* Excerpted records
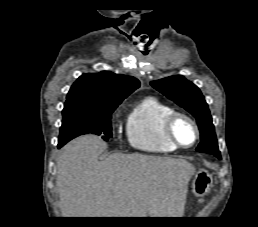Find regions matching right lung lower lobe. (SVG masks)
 Masks as SVG:
<instances>
[{
    "instance_id": "right-lung-lower-lobe-1",
    "label": "right lung lower lobe",
    "mask_w": 258,
    "mask_h": 227,
    "mask_svg": "<svg viewBox=\"0 0 258 227\" xmlns=\"http://www.w3.org/2000/svg\"><path fill=\"white\" fill-rule=\"evenodd\" d=\"M64 144H65V143H63V142H58V147L60 148V147H62Z\"/></svg>"
}]
</instances>
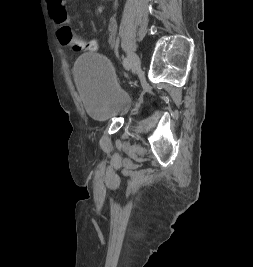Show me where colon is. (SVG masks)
I'll return each instance as SVG.
<instances>
[{"label":"colon","mask_w":253,"mask_h":267,"mask_svg":"<svg viewBox=\"0 0 253 267\" xmlns=\"http://www.w3.org/2000/svg\"><path fill=\"white\" fill-rule=\"evenodd\" d=\"M57 39L63 46L69 47L76 52H95L98 44L95 40H85L77 36L70 26H61L57 31Z\"/></svg>","instance_id":"1"}]
</instances>
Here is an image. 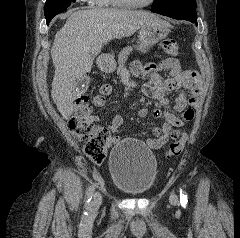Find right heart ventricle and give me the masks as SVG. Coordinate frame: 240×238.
Wrapping results in <instances>:
<instances>
[{
    "label": "right heart ventricle",
    "instance_id": "right-heart-ventricle-1",
    "mask_svg": "<svg viewBox=\"0 0 240 238\" xmlns=\"http://www.w3.org/2000/svg\"><path fill=\"white\" fill-rule=\"evenodd\" d=\"M99 5H101V6H118L114 0H103Z\"/></svg>",
    "mask_w": 240,
    "mask_h": 238
}]
</instances>
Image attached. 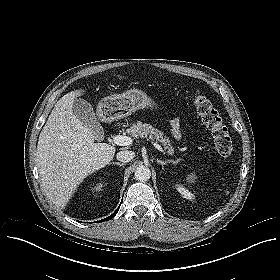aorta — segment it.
Listing matches in <instances>:
<instances>
[{"label": "aorta", "mask_w": 280, "mask_h": 280, "mask_svg": "<svg viewBox=\"0 0 280 280\" xmlns=\"http://www.w3.org/2000/svg\"><path fill=\"white\" fill-rule=\"evenodd\" d=\"M135 179L140 182L148 181L151 177V171L146 166H139L134 173Z\"/></svg>", "instance_id": "obj_1"}]
</instances>
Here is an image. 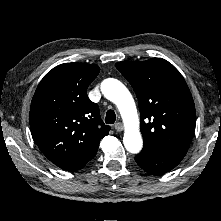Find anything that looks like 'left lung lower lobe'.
Returning <instances> with one entry per match:
<instances>
[{
	"label": "left lung lower lobe",
	"instance_id": "left-lung-lower-lobe-1",
	"mask_svg": "<svg viewBox=\"0 0 221 221\" xmlns=\"http://www.w3.org/2000/svg\"><path fill=\"white\" fill-rule=\"evenodd\" d=\"M183 159L182 156L162 152L151 146H144L135 156L138 165L153 175H163L176 167Z\"/></svg>",
	"mask_w": 221,
	"mask_h": 221
}]
</instances>
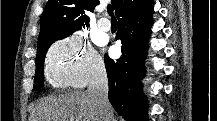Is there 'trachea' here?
I'll use <instances>...</instances> for the list:
<instances>
[{
	"instance_id": "1",
	"label": "trachea",
	"mask_w": 217,
	"mask_h": 121,
	"mask_svg": "<svg viewBox=\"0 0 217 121\" xmlns=\"http://www.w3.org/2000/svg\"><path fill=\"white\" fill-rule=\"evenodd\" d=\"M107 11L109 13V15L111 16L112 19H116L115 16H114V13H113V7L111 5H109L107 7Z\"/></svg>"
}]
</instances>
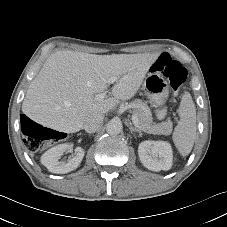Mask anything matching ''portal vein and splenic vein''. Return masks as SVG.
Masks as SVG:
<instances>
[{
    "label": "portal vein and splenic vein",
    "instance_id": "1",
    "mask_svg": "<svg viewBox=\"0 0 227 227\" xmlns=\"http://www.w3.org/2000/svg\"><path fill=\"white\" fill-rule=\"evenodd\" d=\"M117 81V77L116 76H112L108 79V83L109 84H114L115 82ZM107 96V91L105 92H102V93H99V94H96L95 95V99L96 100H101V99H104L105 97ZM132 121H133V124L139 128L140 130L143 131V129L140 127L139 125V121H138V118H137V115L135 113L132 114Z\"/></svg>",
    "mask_w": 227,
    "mask_h": 227
}]
</instances>
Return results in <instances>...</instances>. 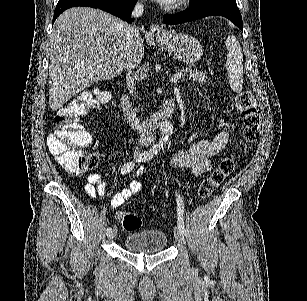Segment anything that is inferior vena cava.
<instances>
[{"label":"inferior vena cava","instance_id":"1","mask_svg":"<svg viewBox=\"0 0 307 301\" xmlns=\"http://www.w3.org/2000/svg\"><path fill=\"white\" fill-rule=\"evenodd\" d=\"M144 12V4L142 0H138L136 2L133 10H132V16H135V18H138V16H142ZM126 34L128 38V46L126 48V54L124 56V64H125V70H126V84L127 88L131 94V96H134L136 98V82L132 76L133 74V68H135L134 64V54H133V48L131 46L132 42L136 40L138 34H140L138 30V26H126ZM134 155H139L138 146H134Z\"/></svg>","mask_w":307,"mask_h":301}]
</instances>
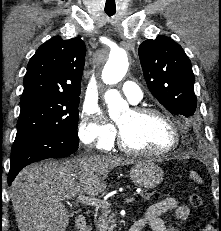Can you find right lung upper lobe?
<instances>
[{"mask_svg": "<svg viewBox=\"0 0 221 231\" xmlns=\"http://www.w3.org/2000/svg\"><path fill=\"white\" fill-rule=\"evenodd\" d=\"M86 46L76 37L54 36L30 59L20 99L35 96L79 97Z\"/></svg>", "mask_w": 221, "mask_h": 231, "instance_id": "cb5924a9", "label": "right lung upper lobe"}]
</instances>
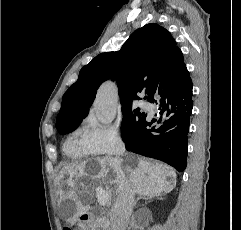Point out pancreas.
<instances>
[{
  "label": "pancreas",
  "mask_w": 241,
  "mask_h": 230,
  "mask_svg": "<svg viewBox=\"0 0 241 230\" xmlns=\"http://www.w3.org/2000/svg\"><path fill=\"white\" fill-rule=\"evenodd\" d=\"M91 230H109V222L105 217H96L91 224Z\"/></svg>",
  "instance_id": "cf45deb5"
}]
</instances>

* What the exercise asks
Please list every line of the data above that contains the string "label", matching case exactly.

* Answer to the exercise
    "label": "right lung lower lobe",
[{"label":"colon","mask_w":253,"mask_h":267,"mask_svg":"<svg viewBox=\"0 0 253 267\" xmlns=\"http://www.w3.org/2000/svg\"><path fill=\"white\" fill-rule=\"evenodd\" d=\"M57 39L63 46L69 47L76 52H95L98 44L95 40H85L77 36L70 26H61L57 31Z\"/></svg>","instance_id":"1"}]
    "label": "right heart ventricle",
[{"label": "aorta", "mask_w": 280, "mask_h": 280, "mask_svg": "<svg viewBox=\"0 0 280 280\" xmlns=\"http://www.w3.org/2000/svg\"><path fill=\"white\" fill-rule=\"evenodd\" d=\"M135 179L140 182L148 181L151 177V171L146 166H139L134 173Z\"/></svg>", "instance_id": "obj_1"}]
	"label": "left lung lower lobe",
	"label": "trachea",
    "label": "portal vein and splenic vein",
[{"label":"inferior vena cava","instance_id":"1","mask_svg":"<svg viewBox=\"0 0 307 301\" xmlns=\"http://www.w3.org/2000/svg\"><path fill=\"white\" fill-rule=\"evenodd\" d=\"M144 12V4L142 0H138L136 2L133 10H132V16H135V18H138V16H142ZM126 34L128 38V46L126 48V54L124 56V64H125V70H126V84L127 88L131 94V96H134L136 98V82L132 76L133 74V68H135L134 64V54H133V48L131 46L132 42L136 40L138 34H140L138 30V26H126ZM134 155H139L138 146H134Z\"/></svg>","mask_w":307,"mask_h":301}]
[{"mask_svg": "<svg viewBox=\"0 0 221 231\" xmlns=\"http://www.w3.org/2000/svg\"><path fill=\"white\" fill-rule=\"evenodd\" d=\"M86 46L76 37L54 36L30 59L20 99L35 96L79 97Z\"/></svg>", "mask_w": 221, "mask_h": 231, "instance_id": "cb5924a9", "label": "right lung upper lobe"}]
  "label": "pancreas",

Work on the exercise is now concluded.